Everything that is about to happen to the party is the direct and foreseeable consequence of choices they made in the years and months leading up to the election.
The Conservatives consciously, strategically, chose to alienate legacy media in favour of pursuing long-form interviews with partisan, niche, or outright conspiratorial outlets and personalities. This gave them great interviews, but these performances never got much reach outside of the converted. The Conservatives struggled to build a coalition outside of their pre-existing base of support. They were not able to persuade the persuadable.
This was a choice.
When the CPC rode high in the polls, they actively alienated, and even picked public fights with, other factions of the Conservative movement.
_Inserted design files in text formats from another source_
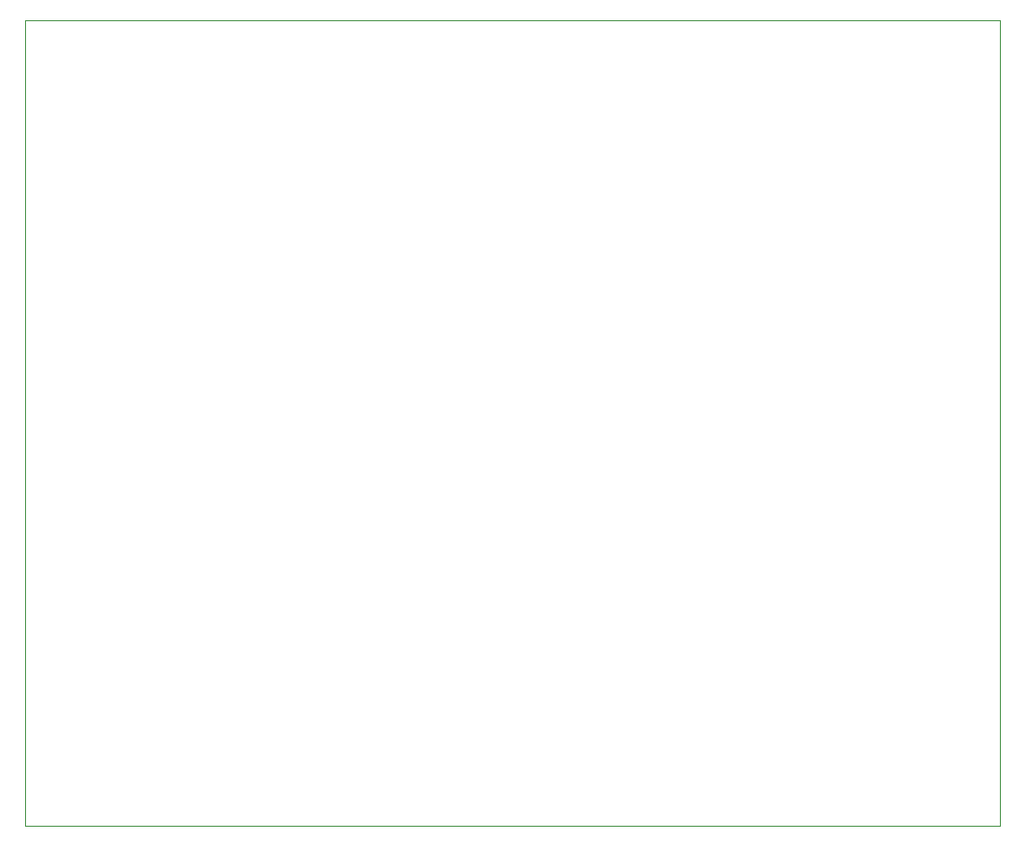
<source format=gbr>
%TF.GenerationSoftware,KiCad,Pcbnew,8.0.4-8.0.4-0~ubuntu24.04.1*%
%TF.CreationDate,2024-08-14T02:08:49-05:00*%
%TF.ProjectId,FRCMotorTester,4652434d-6f74-46f7-9254-65737465722e,rev?*%
%TF.SameCoordinates,Original*%
%TF.FileFunction,Profile,NP*%
%FSLAX46Y46*%
G04 Gerber Fmt 4.6, Leading zero omitted, Abs format (unit mm)*
G04 Created by KiCad (PCBNEW 8.0.4-8.0.4-0~ubuntu24.04.1) date 2024-08-14 02:08:49*
%MOMM*%
%LPD*%
G01*
G04 APERTURE LIST*
%TA.AperFunction,Profile*%
%ADD10C,0.050000*%
%TD*%
G04 APERTURE END LIST*
D10*
X90170000Y-36068000D02*
X175768000Y-36068000D01*
X175768000Y-106824000D01*
X90170000Y-106824000D01*
X90170000Y-36068000D01*
M02*

</source>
They could get away with this as long as they were winning; but when the polls turned, the grudges lined up, and by the second week of the campaign, long-time Tory strategists were publicly trash-talking their own team.
This was a choice.
Pierre Poilievre is not ideologically aligned with Trump — but he did choose to ape Trump's tone and language in an attempt to siphon off some of Trumpism's momentum at home. With no plan to pivot away from pocketbook issues, this set Poilievre up for a backlash in the event of a Trump victory. A very foreseeable Trump victory.
This was a choice.
The CPC ran a campaign tightly focused on Pierre Poilievre himself. There was little to no attention drawn to other MPs or experts within the party. There was no transition team, nor any detailed policy released to the public until the last days of the campaign, which had the effect of making the CPC seem overly centralized around a polarizing individual, with no credible plan to address systemic and complicated problems.
This was a choice.
The end result was a version of the Conservative party that is more insular, more petty, more immature, and more shallow than the incumbent party they sought to upend.